All patients were re-graded after chemotherapy to estimate treatment response. Patients who had no disease progression after two cycles of chemotherapy underwent surgical treatment. The other non-surgical group was treated with two additional courses of chemotherapy followed by radiation therapy totaling no more than 61 GY. 46% of the surgical patients achieved mediastinal lymph node clearance and had a 3-year survival rate of 53%. Tumor-free survival was better in the surgical group than in the radiotherapy-leased group (median survival 13 months vs. 10 months, 5-year survival rate 22% vs. 11%). Although the overall survival rate was better in the surgical group than in the radiotherapy group, analysis of the survival curves showed that the difference in survival between the two groups started in the second half of the curve. This result was attributed to the higher surgical mortality rate, which was 7.9%.

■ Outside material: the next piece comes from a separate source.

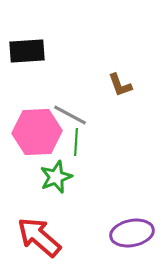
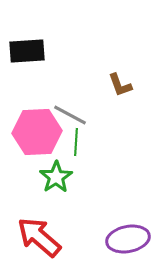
green star: rotated 12 degrees counterclockwise
purple ellipse: moved 4 px left, 6 px down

Further analysis showed that the majority of these deaths were in patients with total pneumonectomy after induction chemotherapy (14/16). Therefore, the cases in the surgical group were divided into lobectomy and total pneumonectomy groups separately compared to the non-surgical group and it was found that the surgical lobectomy group had a better survival rate compared to the non-surgical group. In contrast, the total pneumonectomy group had unfavorable outcomes. These data suggest that lobectomy after induction chemotherapy is worth advocating for IIIA(N2) NSCLC, while eventual radiotherapy is recommended for those patients who require total pneumonectomy.
4. Optimal induction therapy regimen for IIIA(N2) NSCLC
Although three phase III clinical trials of preoperative induction chemotherapy versus surgery alone for lung cancer included only 147 patients, the obvious clinical benefits of preoperative chemotherapy have led to a change in the concept of treatment for IIIA(N2) NSCLC, and preoperative induction chemotherapy or radiotherapy has now become the standard of care for IIIA(N2) NSCLC.
In April 2005, The Radiation Therapy and Oncology Group (RTOG) and the Southwest Oncology Group (SWOG) initiated an ongoing clinical trial (RTOG 0412 /SWOG S0332).
The purpose of this trial involves radiotherapy as preoperative induction therapy for IIIA(N2) NSCLC. 547 patients were divided into two experimental groups, one with preoperative induction chemotherapy with cisplatin + doxorubicin and the other with the same chemotherapy regimen + radiotherapy at 50 Gy. All patients who did not progress were treated with surgery and continued with chemotherapy postoperatively. It is hoped that this trial will unravel the mystery of the role of preoperative induction radiotherapy.